ABSTRACT

When prehistoric archaeology began as a discipline in Europe in the late 19th century, it was in a climate of nationalism. The nation states that were emerging, and agitating to emerge, from the decaying empires and fragmented principalities and dukedoms of Central Europe were looking for a charter to justify their existence and their romantic intellectuals had sought this in the past. It became apparent to them that the increasing quantities of what was now recognized as archaeological material that were being dug up as a result of expanding industrialization could potentially be used to trace a history of peoples into the remote past, if a relationship could be established between records of such peoples in ancient sources and sets

of material remains whose origins could then be traced still further back into the preliterate past. It was soon clear that this involved two main descriptive tasks: identifying patterns of similarity and difference in space and placing them in time. This was archaeology as cultural history: identifying prehistoric cultures and putting them in order. It implied tracing histories of social information transmission and identifying breaks in transmission, spatial and chronological.
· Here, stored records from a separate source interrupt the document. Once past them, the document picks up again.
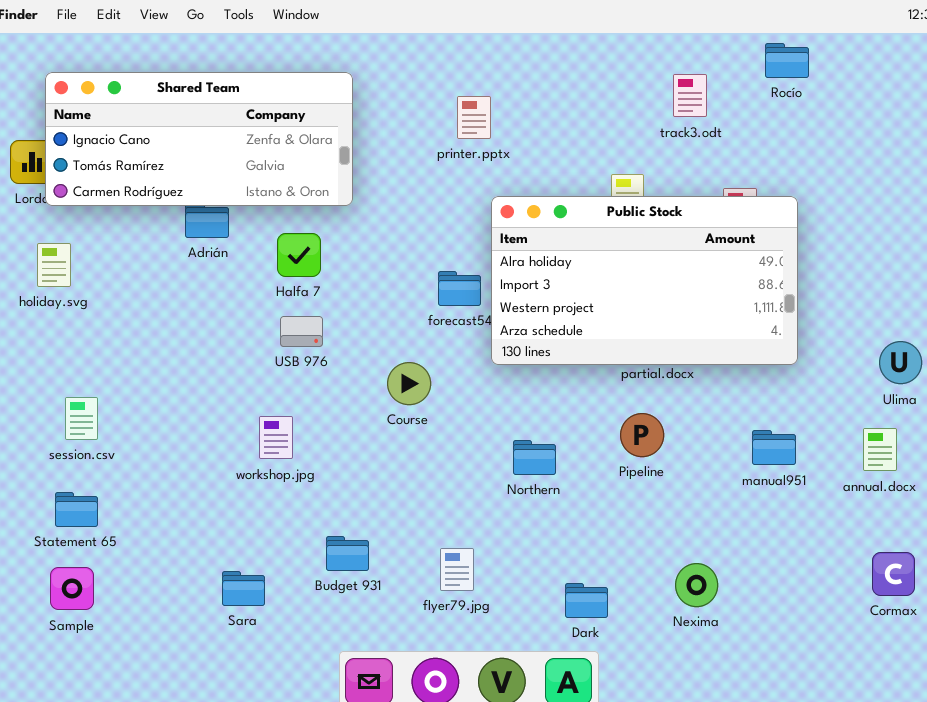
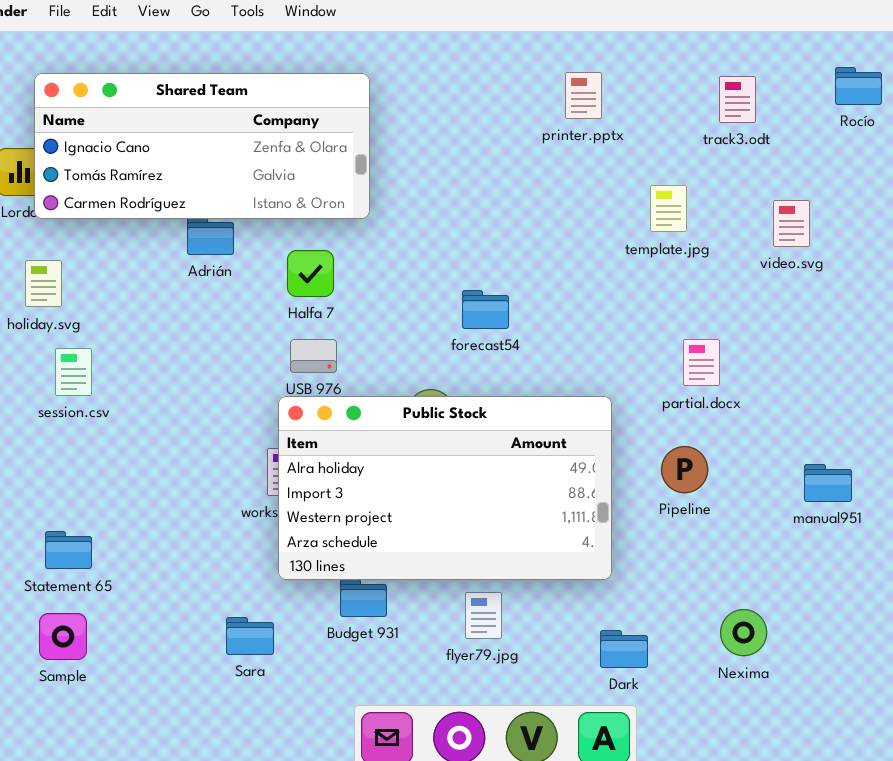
Rocío: [765,43,809,78] -> [835,67,882,105], moved
printer.pptx: [457,96,491,139] -> [565,72,602,119], moved
Public Stock: [491,196,798,365] -> [278,396,612,580], moved
session.csv: [65,397,98,440] -> [55,348,92,396], moved

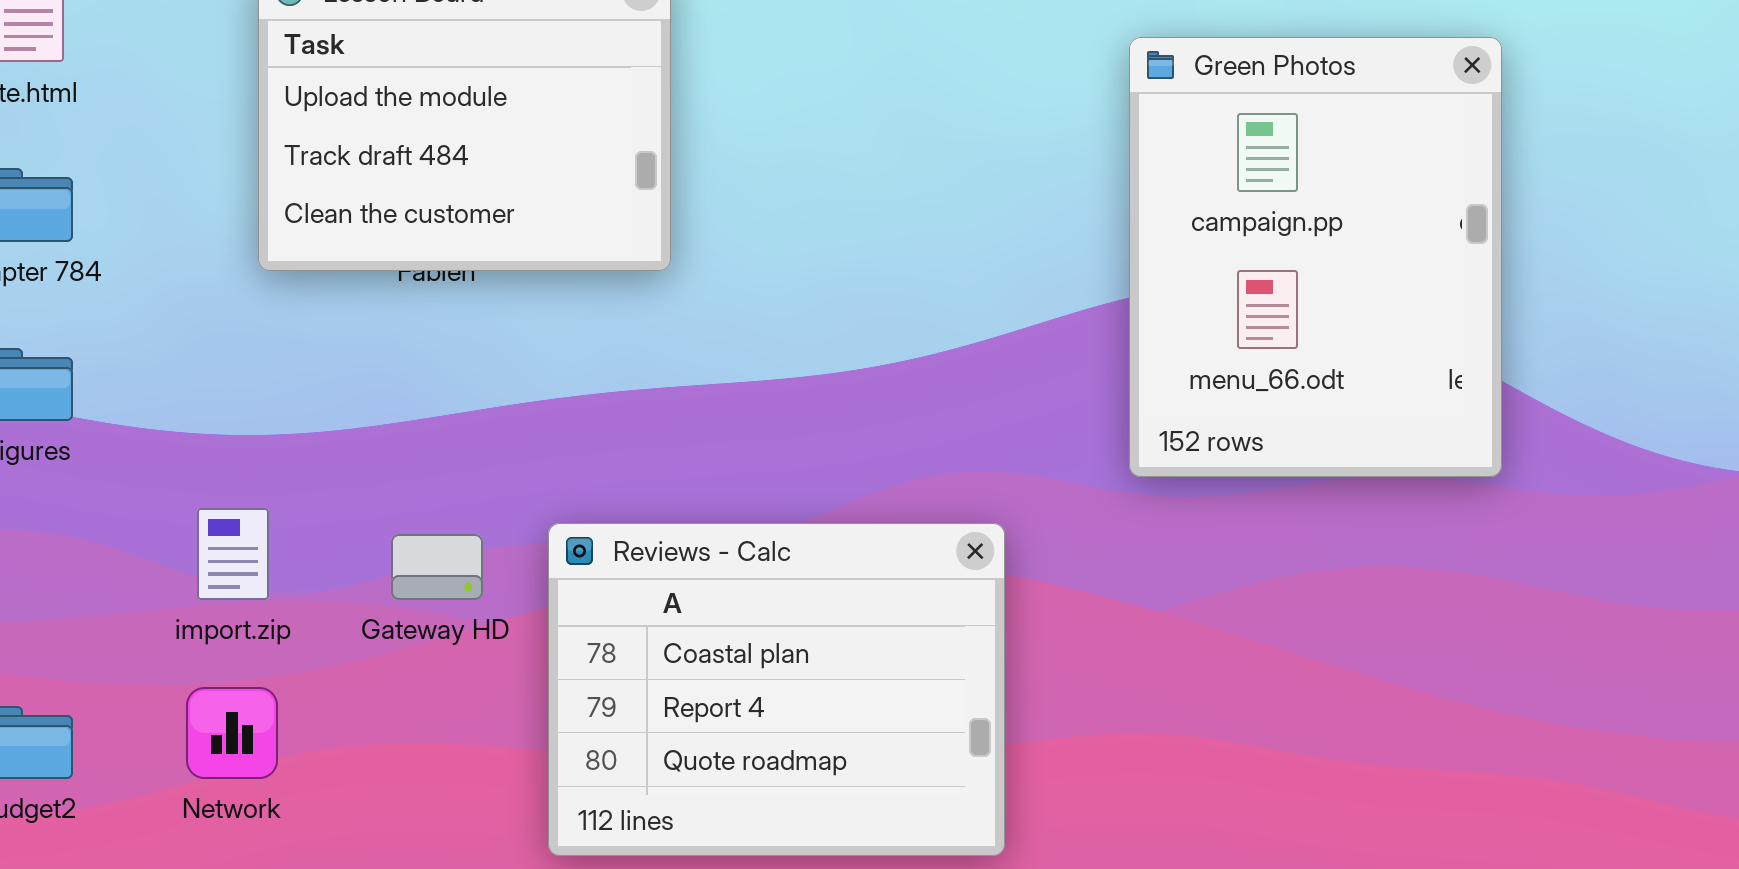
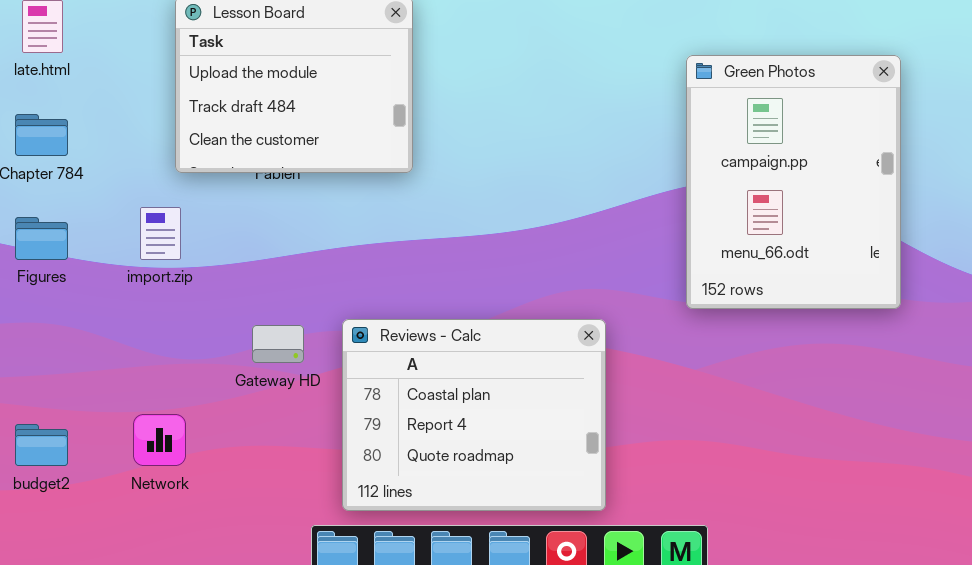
Green Photos: [1129,37,1502,477] -> [686,55,901,309], moved
import.zip: [197,508,269,600] -> [140,207,181,260], moved

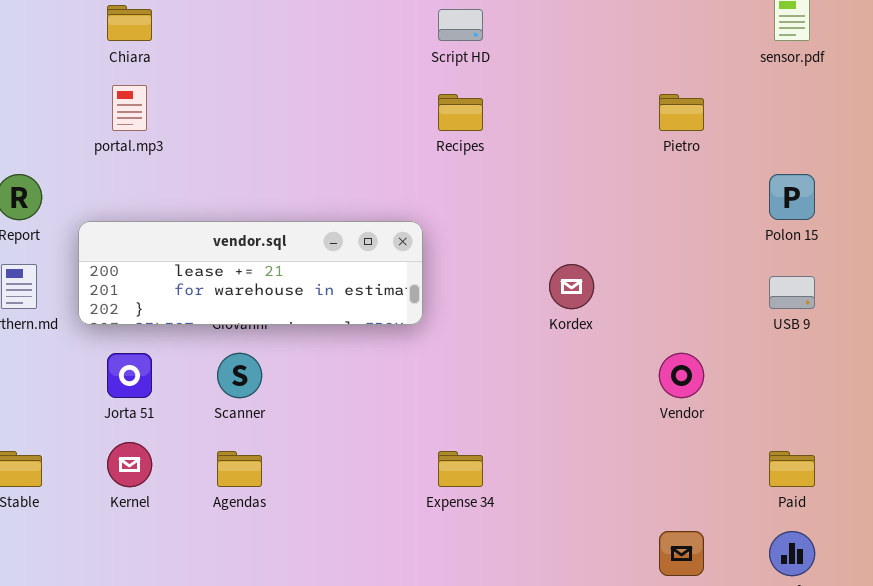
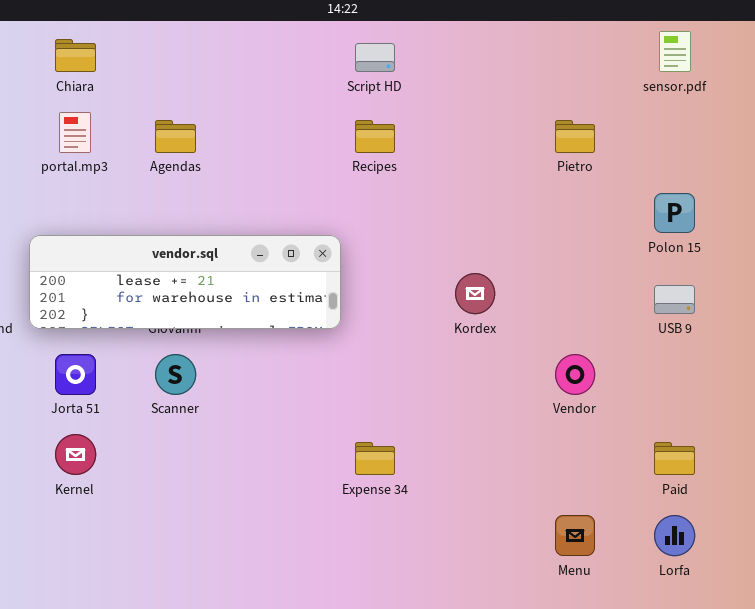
Agendas: [217,451,262,487] -> [155,120,196,153], moved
The factors that were believed to produce the continuities and discontinuities in traditions were migration and diffusion. A new set of cultural material appearing in an area would be the result of a new migrating people. The spatial boundaries of the material would represent the territory occupied by that people, and when that type of archaeological material was in its turn replaced by something new this indicated the arrival of new people, with different traditions. Less radical changes, especially if they were apparently useful, such as the introduction of bronze metallurgy, could be explained by diffusion, the transmission of new information across existing populations.